Central Banks Propping up the Dollar
Aug 16, 2008
Economic analysis often makes no sense, because the true "fundamentals" of the economy so often run contrary to what actually occurs on Wall Street. Such phenomena can be explained generally by government intervention and/or manipulation (which is the same thing).
Though we see banks failing one after another, for some unexplained reason, Wall Street seems to react positively to bad news and good news alike. If interest rates go up, the Dow rises because "it looks like that's the last time they'll raise interest rates." If interest rates go down, the Dow rises because "the rise is over."
When a company posts record losses, the Dow rises because "it wasn't as bad as we thought it would be." When it posts gains, the Dow rises for more obvious reasons.
I read years ago that the Fed itself buys and sells trillions of dollars worth of stocks each day. If that is so, it is easy to see how the Fed could manipulate markets all by itself. To make the Dow rise, all it would have to do would be to go on a buying streak. Everyone else would follow suit, knowing that the prices would be on the rise. And so, the markets are not governed particularly by the genuine fundamentals of corporate strength or weakness, but by artificial manipulation.

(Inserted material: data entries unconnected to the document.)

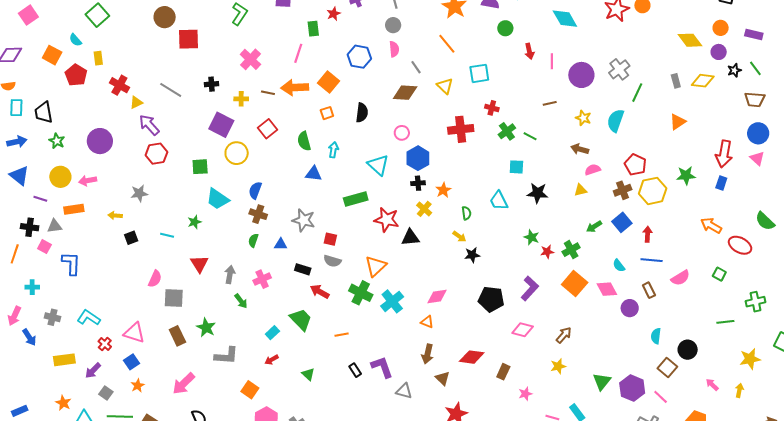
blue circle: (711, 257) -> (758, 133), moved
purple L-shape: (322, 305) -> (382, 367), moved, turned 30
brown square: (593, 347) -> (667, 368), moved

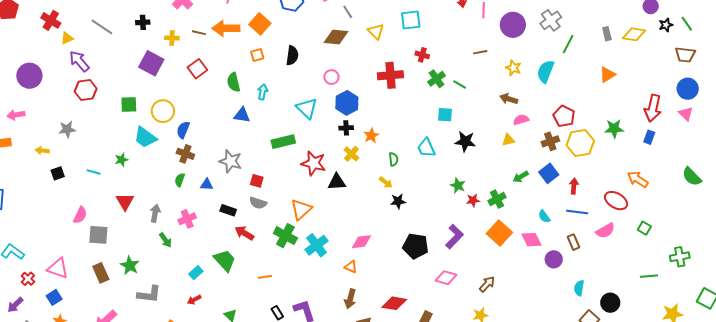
yellow circle: (237, 153) -> (163, 111), moved
red ellipse: (740, 245) -> (616, 201), moved

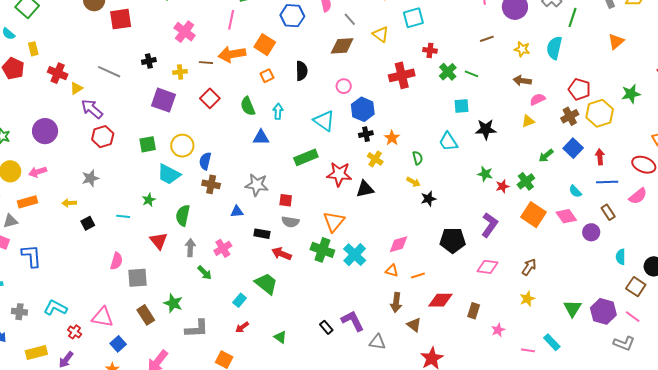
green semicircle: (180, 180) -> (183, 215), moved, size x1.5
orange line: (265, 277) -> (418, 275), moved
blue square: (54, 297) -> (118, 344), moved

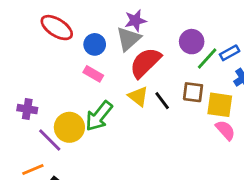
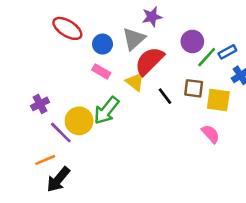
purple star: (135, 21) -> (152, 17), moved
yellow triangle: (138, 96) -> (135, 82), moved
purple cross: (27, 109) -> (40, 104), turned -36
pink semicircle: (225, 130) -> (211, 134), moved

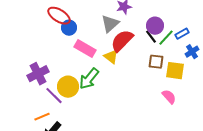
blue circle: (103, 44) -> (69, 28), moved
pink rectangle: (101, 71) -> (85, 49), size x1.5
black line: (165, 96) -> (151, 37), moved
purple cross: (40, 104) -> (38, 74), size x1.5

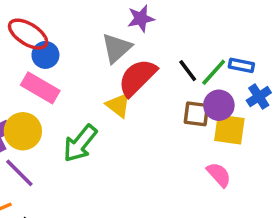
purple circle: (155, 26) -> (219, 105), moved
blue rectangle: (182, 34) -> (241, 65), turned 40
pink rectangle: (85, 49) -> (40, 88), moved
yellow circle: (68, 87) -> (23, 131), moved

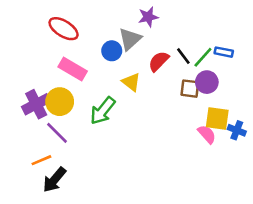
blue circle: (45, 55) -> (112, 51), moved
red semicircle: (137, 77) -> (159, 61), moved, size x0.7
blue cross: (259, 97) -> (237, 130), moved, turned -36
yellow square: (229, 130) -> (217, 119), moved

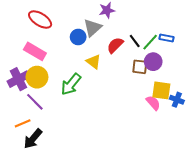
pink rectangle: (73, 69) -> (35, 51), moved

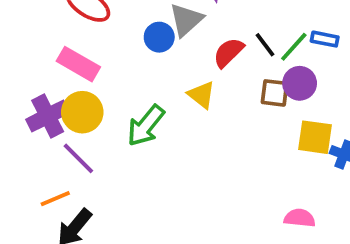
yellow triangle: (94, 62) -> (202, 95), moved
pink semicircle: (153, 103) -> (300, 218), moved, turned -42

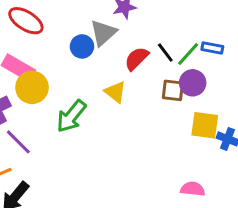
yellow circle: (82, 112) -> (32, 87), moved

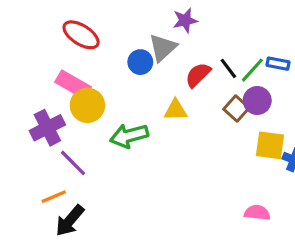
brown square: (173, 90) -> (236, 109), turned 35
yellow triangle: (115, 92) -> (176, 110), turned -40
green arrow: (71, 116) -> (129, 136), turned 36

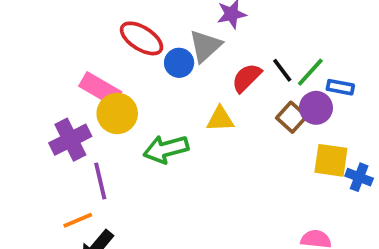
red ellipse: (81, 35) -> (142, 38), moved
blue rectangle: (278, 64) -> (340, 87), moved
purple line: (73, 163) -> (100, 181), turned 32

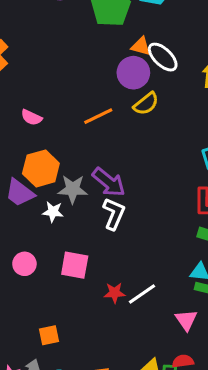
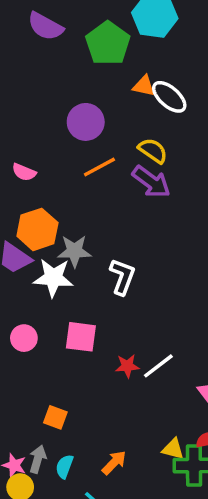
purple circle: (133, 73) -> (86, 122), moved
yellow semicircle: (146, 104) -> (153, 151), turned -104
purple arrow: (109, 182) -> (151, 182), moved
white star: (53, 212) -> (53, 278), size x1.6
orange square: (49, 335) -> (55, 417), turned 35

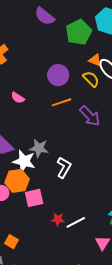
yellow semicircle: (153, 151) -> (91, 79), moved
orange hexagon: (37, 229) -> (17, 181), moved
pink square: (81, 337) -> (34, 198), turned -30

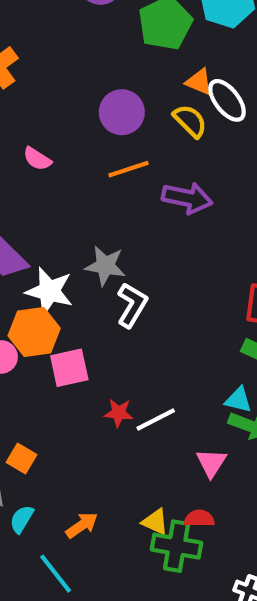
purple arrow: (90, 116) -> (187, 198), turned -35
gray star: (39, 148) -> (105, 266), moved

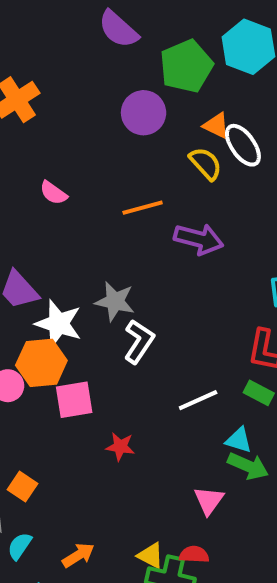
purple circle: (122, 112) -> (144, 113), moved
white line: (156, 419) -> (198, 400), moved

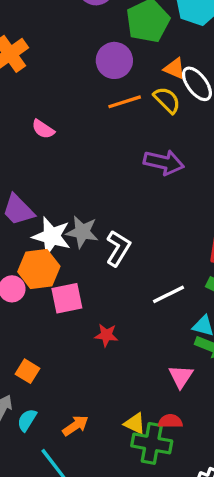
orange line: (143, 208) -> (125, 102), moved
gray star: (115, 301) -> (82, 232), moved

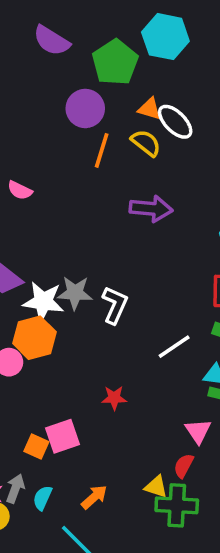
orange line: (125, 102) -> (102, 150), turned -48
pink square: (67, 298) -> (63, 436), moved
red semicircle: (170, 421) -> (184, 466), moved, turned -55

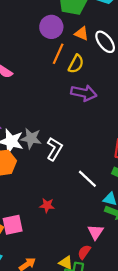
orange triangle: (150, 109) -> (82, 34), moved
yellow semicircle: (146, 143) -> (76, 64), moved, turned 72
white line: (174, 347) -> (87, 179), turned 70

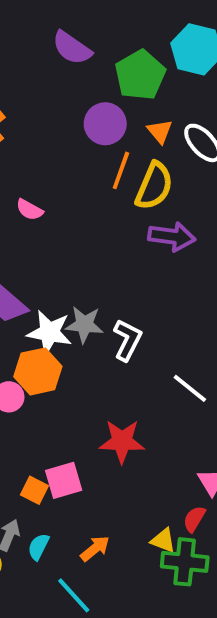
orange triangle: (82, 34) -> (160, 131), turned 32
yellow semicircle: (76, 64) -> (154, 186), size x1.4
red star: (47, 205) -> (122, 441), size x1.6

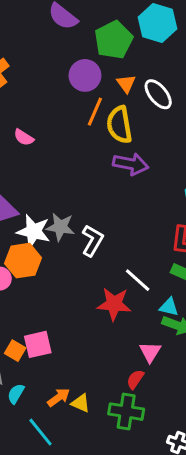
yellow semicircle: (154, 186) -> (119, 125), turned 144
red star: (122, 441) -> (114, 304), moved
yellow triangle: (163, 540) -> (81, 403), moved

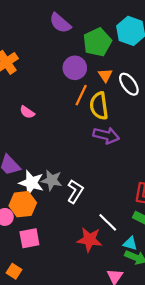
pink square: (38, 344) -> (29, 238), moved

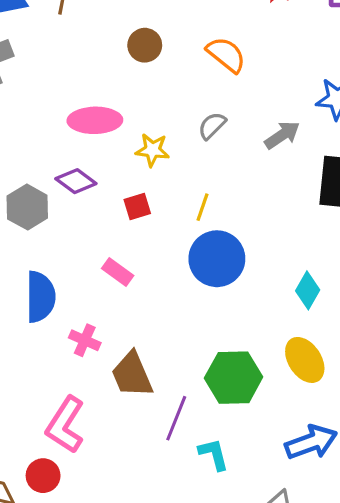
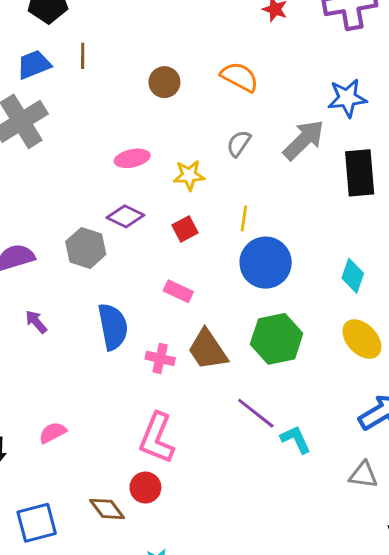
pink ellipse: (95, 120) -> (132, 158), size x0.7
gray arrow: (282, 135) -> (304, 140), size x1.4
brown trapezoid: (132, 375) -> (208, 350), moved
green hexagon: (234, 378) -> (277, 339), moved
purple line: (176, 418) -> (256, 413), turned -63

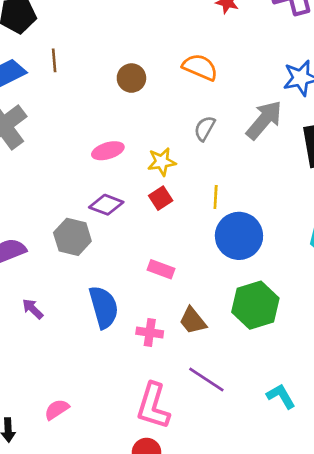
red square: (185, 229) -> (161, 198), moved
brown trapezoid: (208, 350) -> (193, 321), size x0.7
purple line: (256, 413) -> (206, 380), moved

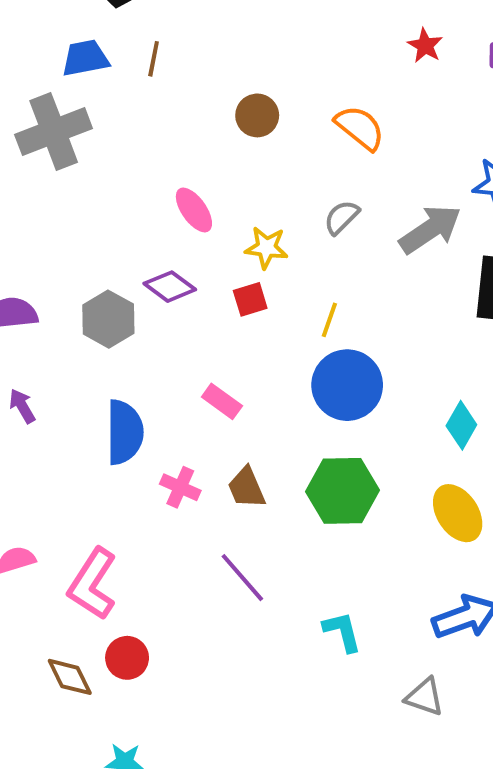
pink ellipse: (108, 151) -> (194, 210), turned 56
pink L-shape: (153, 406) -> (92, 584), moved

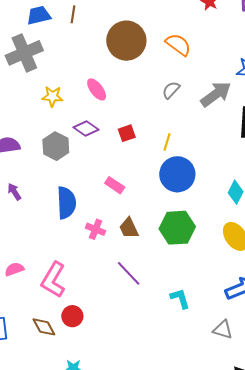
brown circle: (257, 115) -> (126, 41), size x1.8
yellow star: (266, 248) -> (52, 96), moved

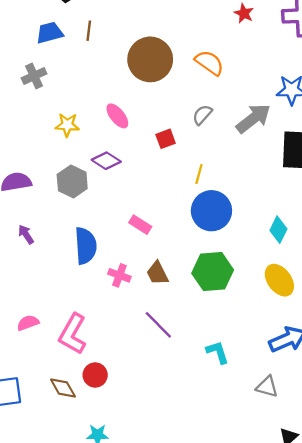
gray cross: (24, 53) -> (34, 76), size x0.6
red square: (127, 133) -> (166, 139), moved

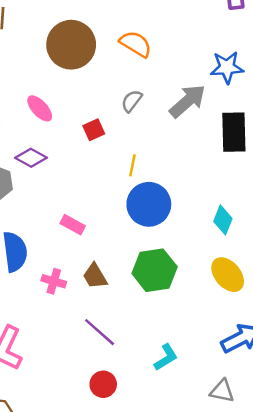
cyan L-shape: (218, 352) -> (166, 357), turned 80
red circle: (95, 375) -> (103, 384), moved

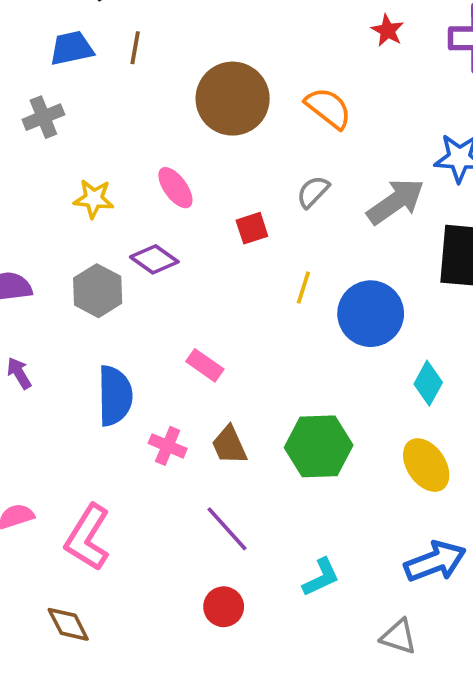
blue circle: (149, 204) -> (371, 314), moved

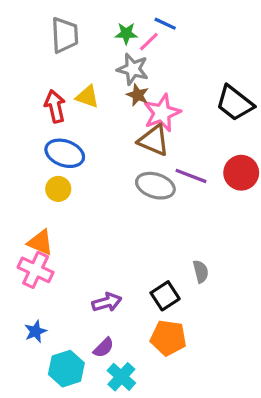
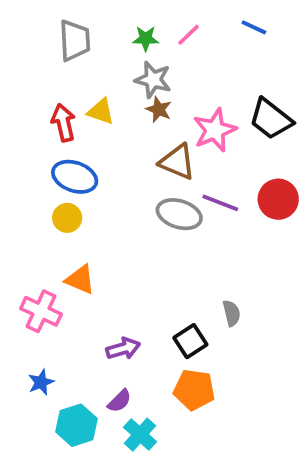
blue line: (165, 24) -> (254, 27), moved
pink line: (149, 42) -> (189, 35), moved
pink star: (162, 113) -> (215, 130), moved
orange triangle: (40, 242) -> (80, 280), moved

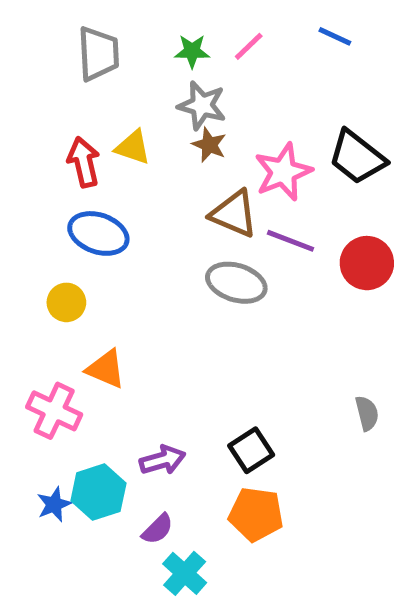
purple line: (220, 203) -> (291, 241), moved
yellow circle: (67, 218) -> (66, 302), moved
gray semicircle: (232, 313) -> (367, 413), moved
cyan hexagon: (76, 425) -> (98, 492), moved

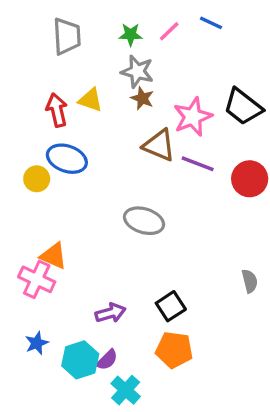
blue line: (335, 36) -> (211, 23), moved
gray ellipse: (236, 283) -> (144, 221), moved
yellow circle: (66, 302) -> (37, 179), moved
orange triangle: (106, 369) -> (53, 256), moved
cyan hexagon: (98, 492) -> (80, 360), moved

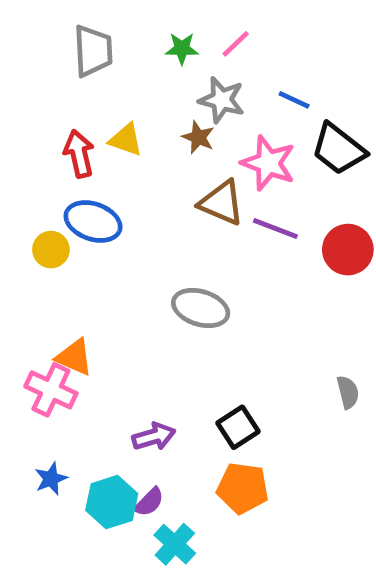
blue line: (211, 23) -> (294, 100), moved
gray star: (137, 71) -> (222, 100), moved
pink star: (193, 117) -> (268, 163), turned -30

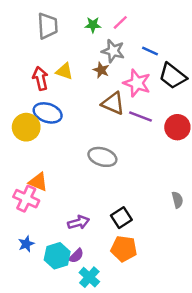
yellow circle: (51, 250) -> (26, 127), size x1.5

Some time ago the government created the "Plunge Protection Team," to manipulate the markets whenever it looked like a serious drop in the stock market was about to occur. Their handiwork appears to be visible in the past couple of weeks, as the markets have gone up, the dollar has strengthened, and gold and silver have plunged in price. The question is whether such artificial measures can withstand the actual truth of the bad state of the economy in the long run.